== Selected text ==
-------
Lord Kenyon was educated at
Eton and then
Magdalene College, Cambridge. As a peer he was active across many fields of public life including education, museums and health. Lord Kenyon was president of the
University College of North Wales in
Bangor (part of the
University of Wales), from 1947 to 1982. Through the university he was behind the revival of the Gwasg Gregynog Press, which printed traditional hand-bound books from metal type and woodcut illustrations, and he was chairman of the press from 1978 to 1991. He was president of the
National Museum of Wales from 1952 to 1957, trustee of the
National Portrait Gallery from 1953 to 1988 and member of the
Royal Commission on Historical Manuscripts from 1966 to 1993. He was credited with growing the NPG from a small specialist museum to "
-------
== Data excerpts ==
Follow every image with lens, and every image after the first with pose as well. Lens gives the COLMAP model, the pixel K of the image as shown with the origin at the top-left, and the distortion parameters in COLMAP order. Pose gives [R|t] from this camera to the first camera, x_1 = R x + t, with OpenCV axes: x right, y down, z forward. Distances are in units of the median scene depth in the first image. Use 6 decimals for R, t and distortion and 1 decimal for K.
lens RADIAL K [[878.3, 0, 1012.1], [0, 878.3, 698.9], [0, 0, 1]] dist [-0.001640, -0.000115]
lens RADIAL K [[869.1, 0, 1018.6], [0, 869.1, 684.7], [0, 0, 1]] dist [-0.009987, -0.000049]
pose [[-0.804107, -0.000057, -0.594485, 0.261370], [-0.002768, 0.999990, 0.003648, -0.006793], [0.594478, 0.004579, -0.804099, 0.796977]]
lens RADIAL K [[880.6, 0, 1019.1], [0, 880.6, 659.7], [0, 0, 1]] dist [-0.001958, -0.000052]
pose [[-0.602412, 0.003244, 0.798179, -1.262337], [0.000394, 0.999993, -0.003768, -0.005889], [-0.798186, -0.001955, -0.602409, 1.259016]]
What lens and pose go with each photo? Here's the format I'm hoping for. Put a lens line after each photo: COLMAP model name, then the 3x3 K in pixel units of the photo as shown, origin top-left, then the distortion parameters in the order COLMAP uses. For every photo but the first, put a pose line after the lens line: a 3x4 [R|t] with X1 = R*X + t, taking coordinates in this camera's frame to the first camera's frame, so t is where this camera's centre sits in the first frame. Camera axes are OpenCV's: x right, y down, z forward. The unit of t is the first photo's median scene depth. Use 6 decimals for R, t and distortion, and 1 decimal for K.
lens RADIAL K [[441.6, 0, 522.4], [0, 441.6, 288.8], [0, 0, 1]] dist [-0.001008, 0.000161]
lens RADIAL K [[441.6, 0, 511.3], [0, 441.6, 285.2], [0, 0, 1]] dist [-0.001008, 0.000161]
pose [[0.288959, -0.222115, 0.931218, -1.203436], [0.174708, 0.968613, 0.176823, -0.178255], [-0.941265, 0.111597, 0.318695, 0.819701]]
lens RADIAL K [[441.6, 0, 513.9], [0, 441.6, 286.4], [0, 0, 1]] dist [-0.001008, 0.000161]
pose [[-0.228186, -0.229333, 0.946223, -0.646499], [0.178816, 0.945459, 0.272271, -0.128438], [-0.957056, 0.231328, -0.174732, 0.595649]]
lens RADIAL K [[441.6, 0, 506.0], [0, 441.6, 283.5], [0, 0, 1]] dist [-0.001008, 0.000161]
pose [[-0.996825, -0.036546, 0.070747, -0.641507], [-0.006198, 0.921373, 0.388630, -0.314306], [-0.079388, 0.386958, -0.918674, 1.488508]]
-------
== Try it ==
In the text about Lord Kenyon, during which years was he chairman of the Gwasg Gregynog Press?

== Result ==
From 1978 to 1991.